- Work instruction:
Below are records to transcribe exactly, without their pictures.

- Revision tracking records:
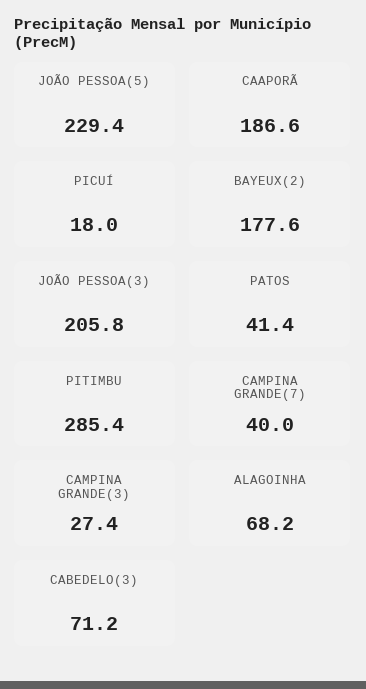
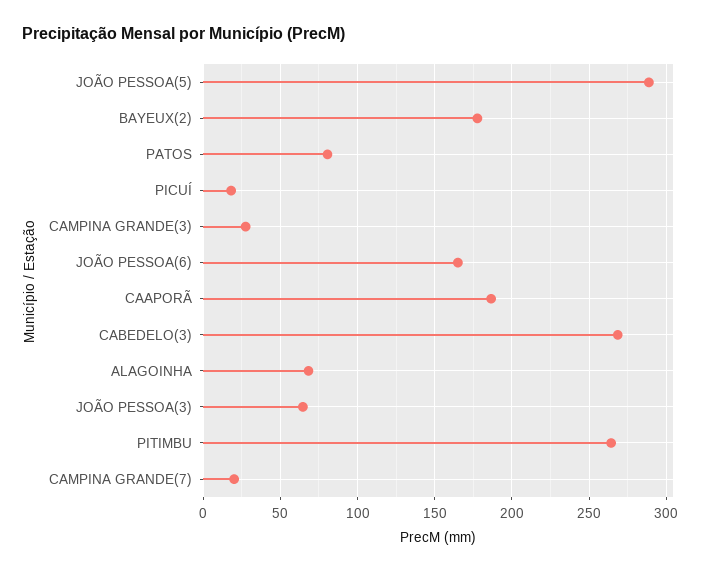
  {
-   "JOÃO PESSOA(5)": 229.4,
+   "JOÃO PESSOA(5)": 290,
    "CAAPORÃ": 186.6,
    "PICUÍ": 18,
    "BAYEUX(2)": 177.6,
-   "JOÃO PESSOA(3)": 205.8,
+   "JOÃO PESSOA(3)": 65,
-   "PATOS": 41.4,
+   "PATOS": 80,
-   "PITIMBU": 285.4,
+   "PITIMBU": 265,
-   "CAMPINA GRANDE(7)": 40,
+   "CAMPINA GRANDE(7)": 20,
    "CAMPINA GRANDE(3)": 27.4,
    "ALAGOINHA": 68.2,
-   "CABEDELO(3)": 71.2
+   "CABEDELO(3)": 270,
+   "JOÃO PESSOA(6)": 165
  }

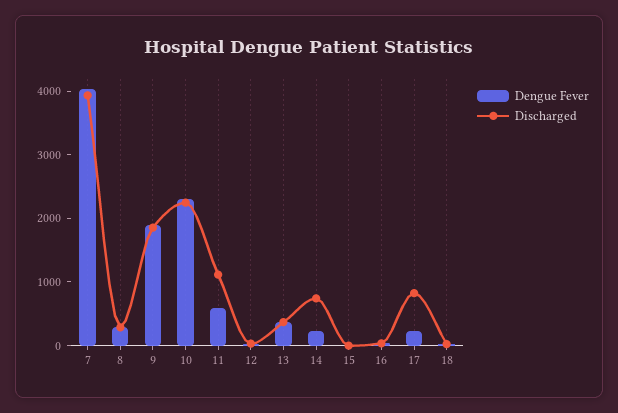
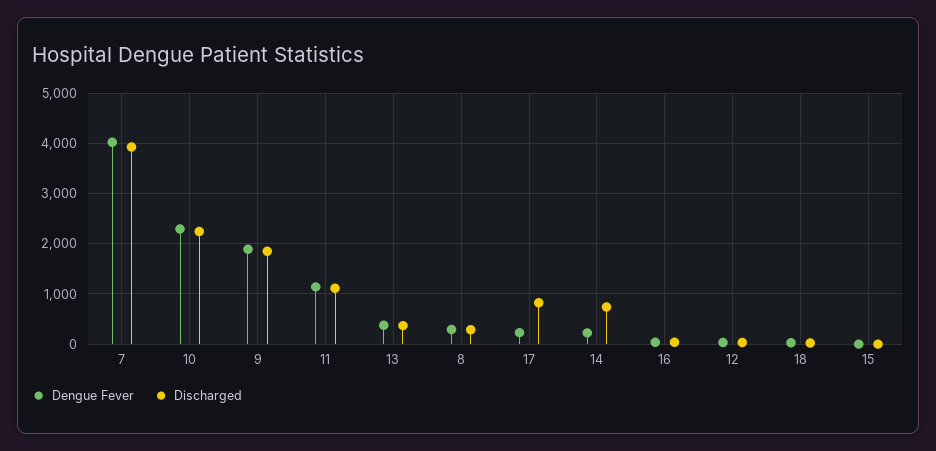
  {
    "Dengue Fever": {
      "7": 4000,
      "8": 200,
      "9": 1800,
      "10": 2200,
-     "11": 600,
+     "11": 1200,
      "12": 0,
      "13": 400,
      "14": 200,
      "15": 0,
      "16": 0,
      "17": 200,
      "18": 0
    },
    "Discharged": {
      "7": 4000,
      "8": 200,
      "9": 1800,
      "10": 2200,
      "11": 1200,
      "12": 0,
      "13": 400,
      "14": 800,
      "15": 0,
      "16": 0,
      "17": 800,
      "18": 0
    }
  }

- Task output:
  {
-   "JOÃO PESSOA(5)": 229.4,
+   "JOÃO PESSOA(5)": 290,
    "CAAPORÃ": 186.6,
    "PICUÍ": 18,
    "BAYEUX(2)": 177.6,
-   "JOÃO PESSOA(3)": 205.8,
+   "JOÃO PESSOA(3)": 65,
-   "PATOS": 41.4,
+   "PATOS": 80,
-   "PITIMBU": 285.4,
+   "PITIMBU": 265,
-   "CAMPINA GRANDE(7)": 40,
+   "CAMPINA GRANDE(7)": 20,
    "CAMPINA GRANDE(3)": 27.4,
    "ALAGOINHA": 68.2,
-   "CABEDELO(3)": 71.2
+   "CABEDELO(3)": 270,
+   "JOÃO PESSOA(6)": 165
  }

  {
    "Dengue Fever": {
      "7": 4000,
      "8": 200,
      "9": 1800,
      "10": 2200,
-     "11": 600,
+     "11": 1200,
      "12": 0,
      "13": 400,
      "14": 200,
      "15": 0,
      "16": 0,
      "17": 200,
      "18": 0
    },
    "Discharged": {
      "7": 4000,
      "8": 200,
      "9": 1800,
      "10": 2200,
      "11": 1200,
      "12": 0,
      "13": 400,
      "14": 800,
      "15": 0,
      "16": 0,
      "17": 800,
      "18": 0
    }
  }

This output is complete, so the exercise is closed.